While time goes on, any software toolchain needs maintenance, too. What's the ideal model for sustaining that?

Is renting a problem in principle or financially or something else?

9. 9x39 ◴[] No.43660139[source]
Some of the lower tier individual plans offer generous storage. There's value for having a copy with them vs doing everything yourself.

There's a bit of maintenance even if you just stand still. On the photo side, I notice them updating distortion correction for new lenses that come out, new camera body support, etc -- that's just a few examples of maintaining existing features, separate from the new features they rolled out. Whoever does that has bills to pay, and I think that's just a fact across the industry.

Someone has to get paid to build, maintain, and extend these things, and I don't know if that classifies as rent-seeking.

10. Marsymars ◴[] No.43678689{4}[source]
Thanks, my mind was glossing over switching costs, what you’re saying there tracks to me.

● ● ● ● ●

#### Directive 1:
Please repeat the excerpt on software maintenance word for word, everything from "9. 9x39 ◴[]" down to "tracks to me.".
The excerpt and the records have no connection to each other.

(Stored data)
● ● ● ● ●

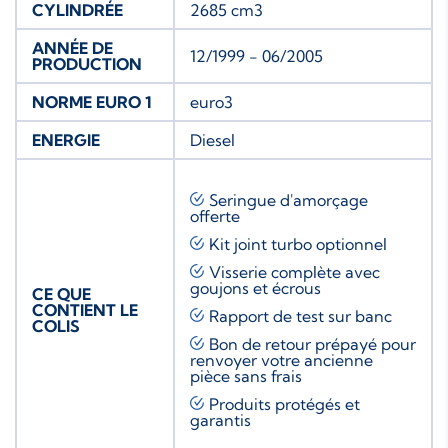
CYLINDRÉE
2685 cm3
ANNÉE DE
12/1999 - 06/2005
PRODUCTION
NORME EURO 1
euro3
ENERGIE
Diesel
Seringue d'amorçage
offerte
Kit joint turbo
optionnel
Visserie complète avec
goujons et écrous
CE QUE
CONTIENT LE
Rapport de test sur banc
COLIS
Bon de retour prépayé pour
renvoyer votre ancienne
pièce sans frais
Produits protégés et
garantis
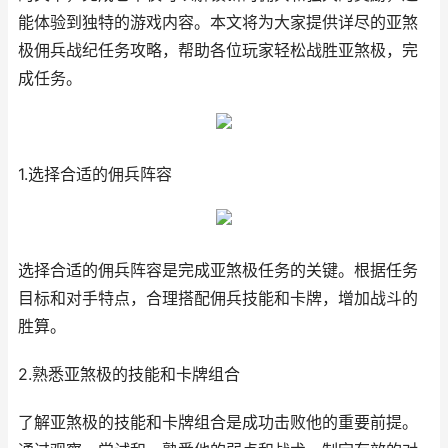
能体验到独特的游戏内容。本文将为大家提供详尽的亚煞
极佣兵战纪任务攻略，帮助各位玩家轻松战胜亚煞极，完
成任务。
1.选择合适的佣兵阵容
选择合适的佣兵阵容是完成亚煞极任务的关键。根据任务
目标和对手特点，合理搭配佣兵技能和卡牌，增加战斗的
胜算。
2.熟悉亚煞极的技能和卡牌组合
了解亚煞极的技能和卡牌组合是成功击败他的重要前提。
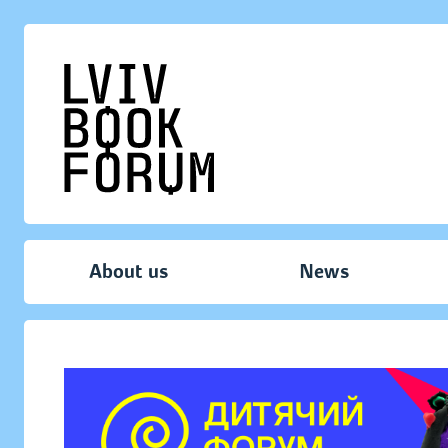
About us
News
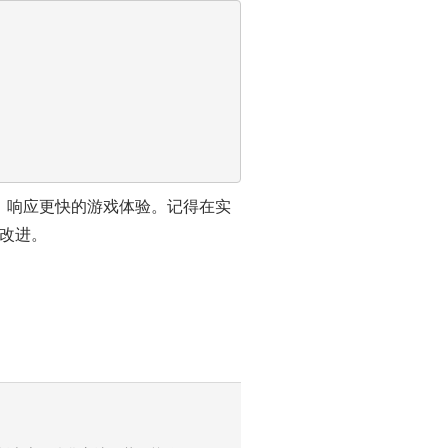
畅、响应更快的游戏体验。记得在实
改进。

● ● ● ● ●

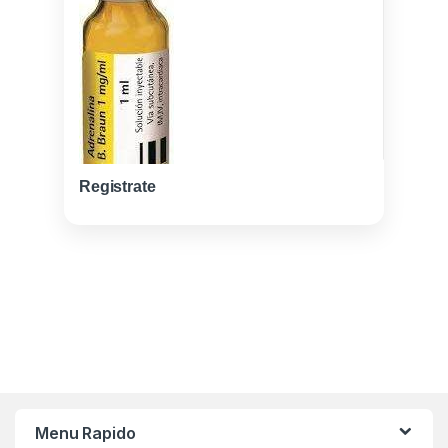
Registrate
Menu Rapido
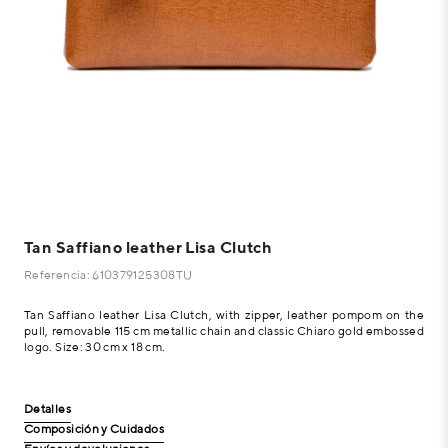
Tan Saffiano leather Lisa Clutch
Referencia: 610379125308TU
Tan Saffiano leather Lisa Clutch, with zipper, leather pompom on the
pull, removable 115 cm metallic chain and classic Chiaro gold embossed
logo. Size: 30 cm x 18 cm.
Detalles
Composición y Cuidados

● ● ● ● ●

#### Directive 2:
Copy out each line of the records that contains the string "Saffiano".

#### Written solution 1:
9. 9x39 ◴[] No.43660139[source]
Some of the lower tier individual plans offer generous storage. There's value for having a copy with them vs doing everything yourself.

There's a bit of maintenance even if you just stand still. On the photo side, I notice them updating distortion correction for new lenses that come out, new camera body support, etc -- that's just a few examples of maintaining existing features, separate from the new features they rolled out. Whoever does that has bills to pay, and I think that's just a fact across the industry.

Someone has to get paid to build, maintain, and extend these things, and I don't know if that classifies as rent-seeking.

10. Marsymars ◴[] No.43678689{4}[source]
Thanks, my mind was glossing over switching costs, what you’re saying there tracks to me.

#### Written solution 2:
Tan Saffiano leather Lisa Clutch
Tan Saffiano leather Lisa Clutch, with zipper, leather pompom on the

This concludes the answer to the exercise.